> **JOB ITEM**
Update the records below by replacing "chart" with "graph" and leaving everything else unchanged. Omit the pictures from your answer.
>>>>
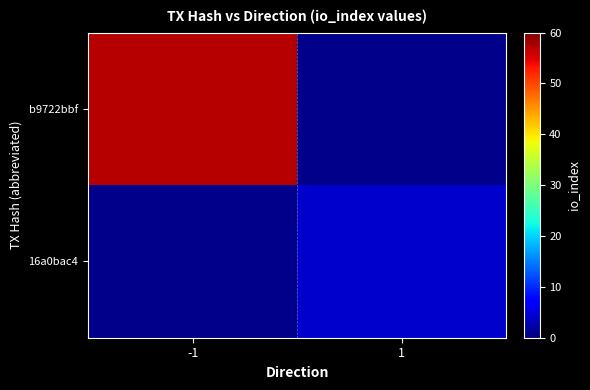

What is the smallest value displayed?

4.0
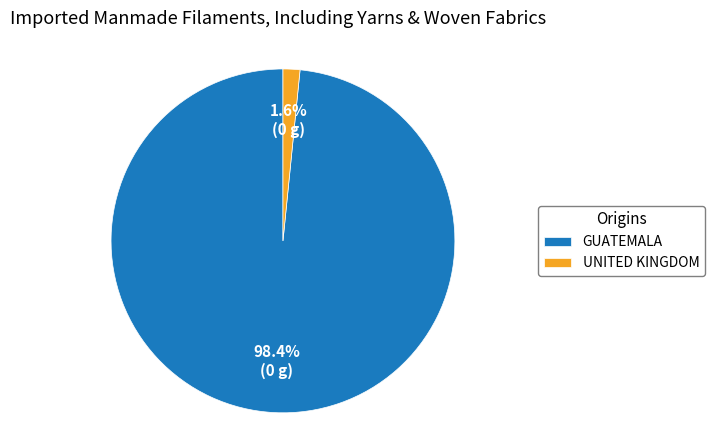

Is there a majority slice in this chart?

Yes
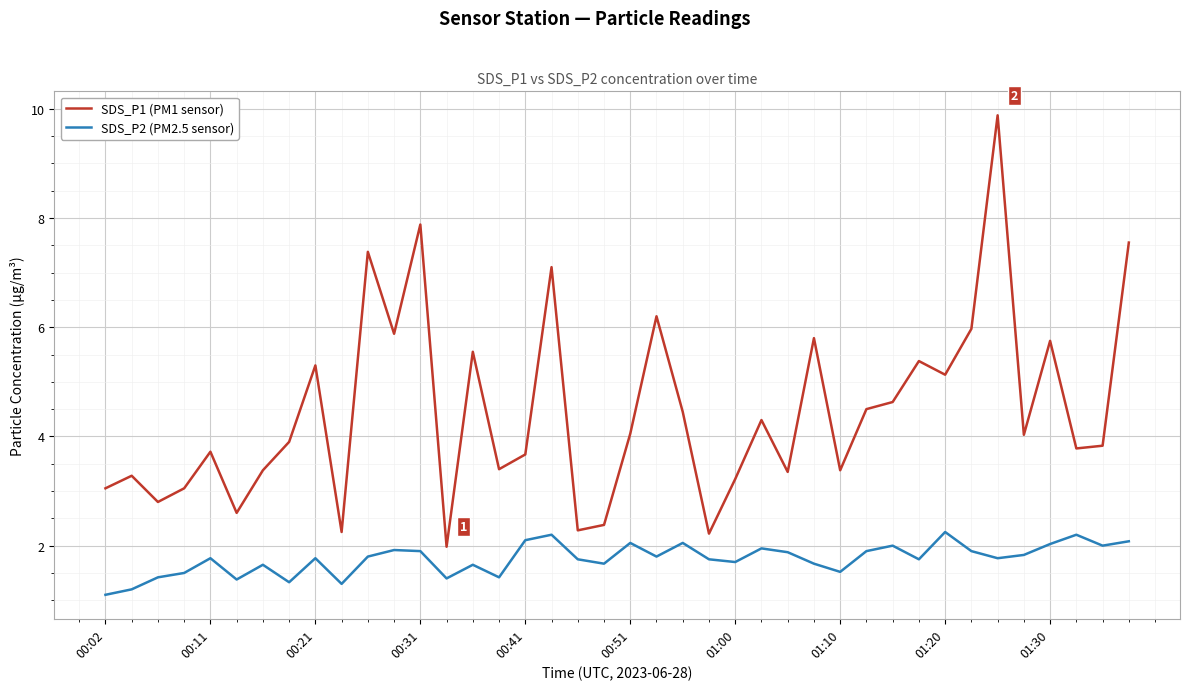

True or false: SDS_P2 (PM2.5 sensor) has more than 1 points higher than both neighbors.

True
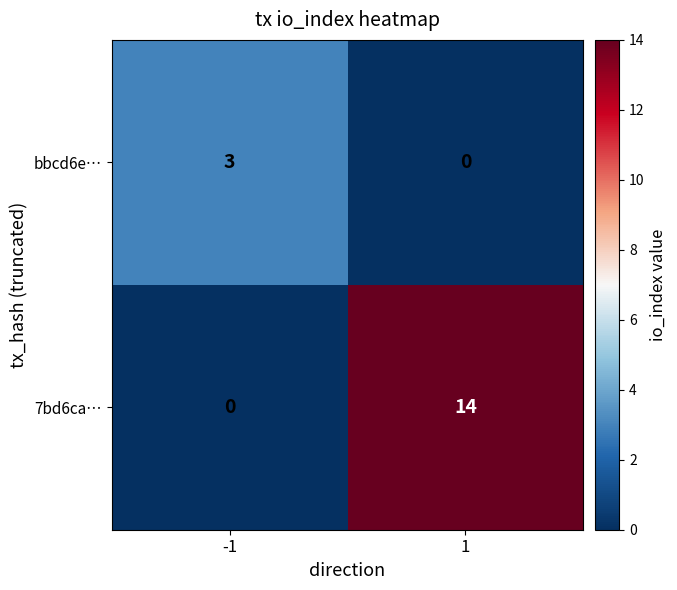

List the series in order of their overall mean, lowest first.

bbcd6e…, 7bd6ca…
<<<<
> **RESPONSE BOX**
What is the smallest value displayed?

4.0

Is there a majority slice in this graph?

Yes

True or false: SDS_P2 (PM2.5 sensor) has more than 1 points higher than both neighbors.

True

List the series in order of their overall mean, lowest first.

bbcd6e…, 7bd6ca…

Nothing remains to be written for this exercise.